Task prompt:
Your reply should consist solely of the lines from the one containing "In the fall" through the end of the data, restated word for word.

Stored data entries
============================================================

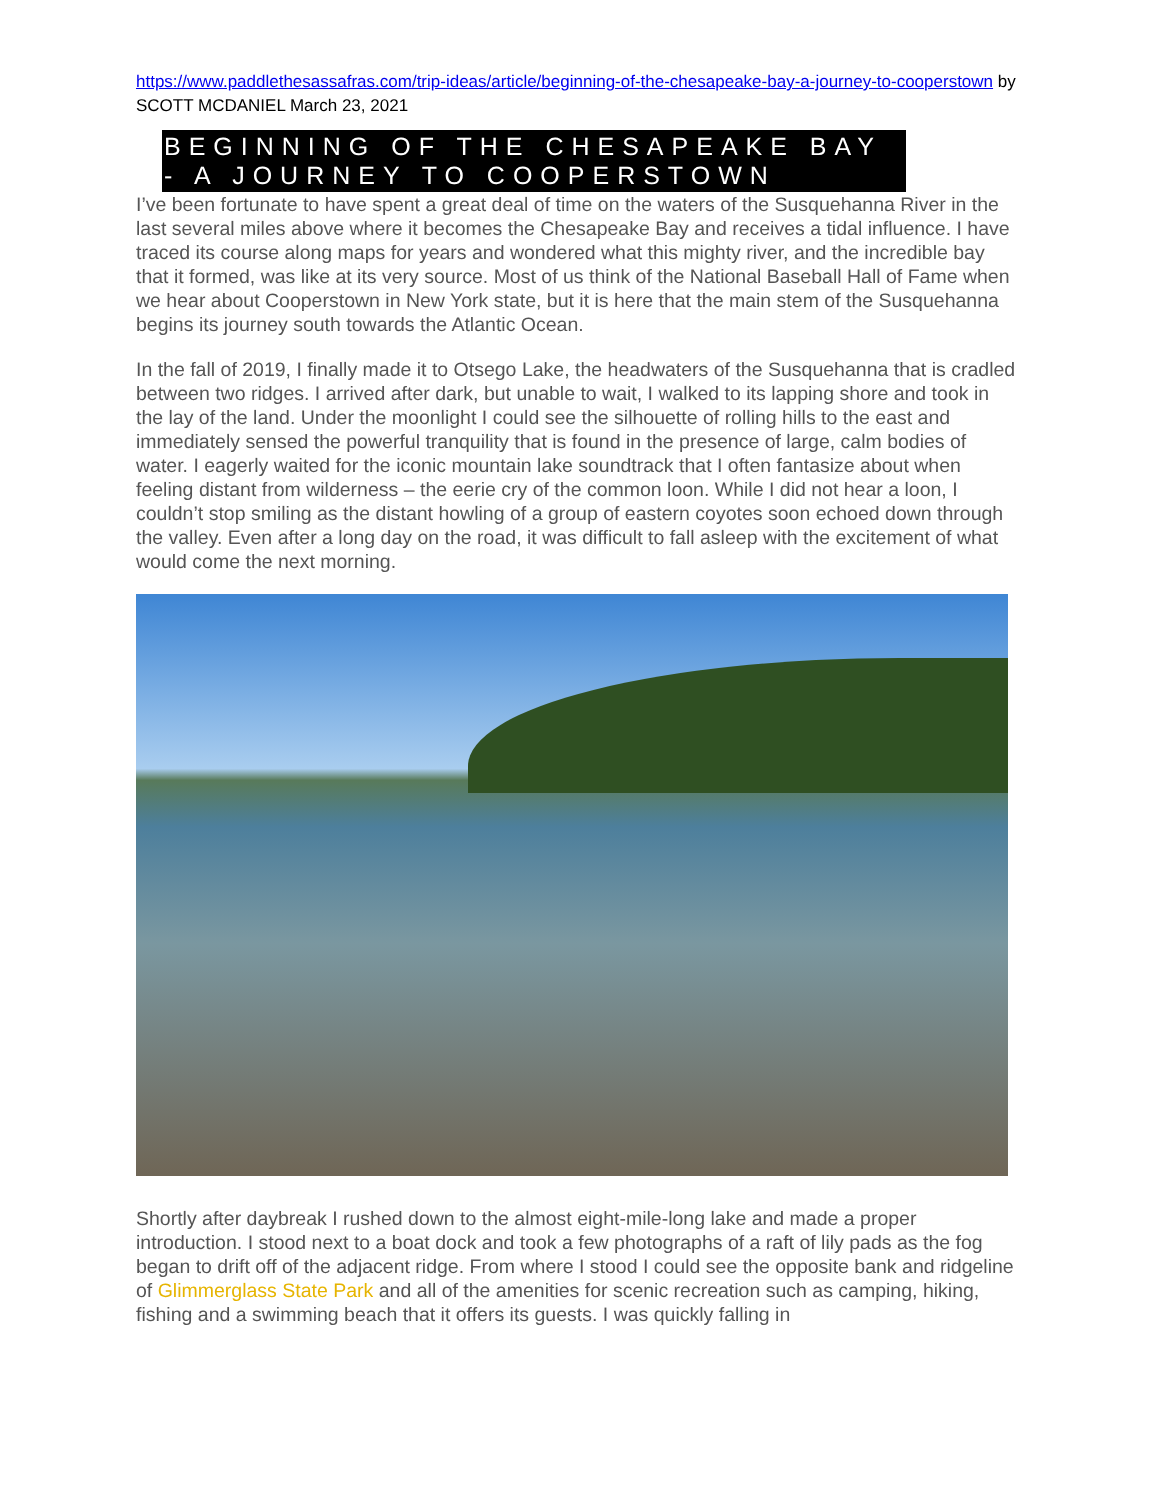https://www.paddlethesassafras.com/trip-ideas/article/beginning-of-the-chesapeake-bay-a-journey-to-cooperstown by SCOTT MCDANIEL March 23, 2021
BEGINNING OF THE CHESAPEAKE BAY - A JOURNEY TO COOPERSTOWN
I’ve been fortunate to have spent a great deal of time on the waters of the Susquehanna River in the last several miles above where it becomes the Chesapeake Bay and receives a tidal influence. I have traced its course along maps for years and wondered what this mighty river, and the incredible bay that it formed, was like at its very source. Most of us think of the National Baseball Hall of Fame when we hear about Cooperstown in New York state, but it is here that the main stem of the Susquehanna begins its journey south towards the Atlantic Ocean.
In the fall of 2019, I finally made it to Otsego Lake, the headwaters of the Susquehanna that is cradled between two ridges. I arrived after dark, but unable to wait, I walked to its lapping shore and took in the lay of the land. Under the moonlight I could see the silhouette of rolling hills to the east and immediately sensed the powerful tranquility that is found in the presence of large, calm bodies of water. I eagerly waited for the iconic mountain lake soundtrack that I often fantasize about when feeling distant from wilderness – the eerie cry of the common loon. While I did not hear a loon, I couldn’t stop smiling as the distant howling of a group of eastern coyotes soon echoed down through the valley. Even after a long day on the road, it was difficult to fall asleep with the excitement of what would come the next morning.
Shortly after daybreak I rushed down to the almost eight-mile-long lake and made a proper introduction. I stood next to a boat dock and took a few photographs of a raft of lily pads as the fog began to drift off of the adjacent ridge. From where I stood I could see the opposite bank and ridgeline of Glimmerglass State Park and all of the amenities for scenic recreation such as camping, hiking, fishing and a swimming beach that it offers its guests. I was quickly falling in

============================================================

Response:
In the fall of 2019, I finally made it to Otsego Lake, the headwaters of the Susquehanna that is cradled between two ridges. I arrived after dark, but unable to wait, I walked to its lapping shore and took in the lay of the land. Under the moonlight I could see the silhouette of rolling hills to the east and immediately sensed the powerful tranquility that is found in the presence of large, calm bodies of water. I eagerly waited for the iconic mountain lake soundtrack that I often fantasize about when feeling distant from wilderness – the eerie cry of the common loon. While I did not hear a loon, I couldn’t stop smiling as the distant howling of a group of eastern coyotes soon echoed down through the valley. Even after a long day on the road, it was difficult to fall asleep with the excitement of what would come the next morning.
Shortly after daybreak I rushed down to the almost eight-mile-long lake and made a proper introduction. I stood next to a boat dock and took a few photographs of a raft of lily pads as the fog began to drift off of the adjacent ridge. From where I stood I could see the opposite bank and ridgeline of Glimmerglass State Park and all of the amenities for scenic recreation such as camping, hiking, fishing and a swimming beach that it offers its guests. I was quickly falling in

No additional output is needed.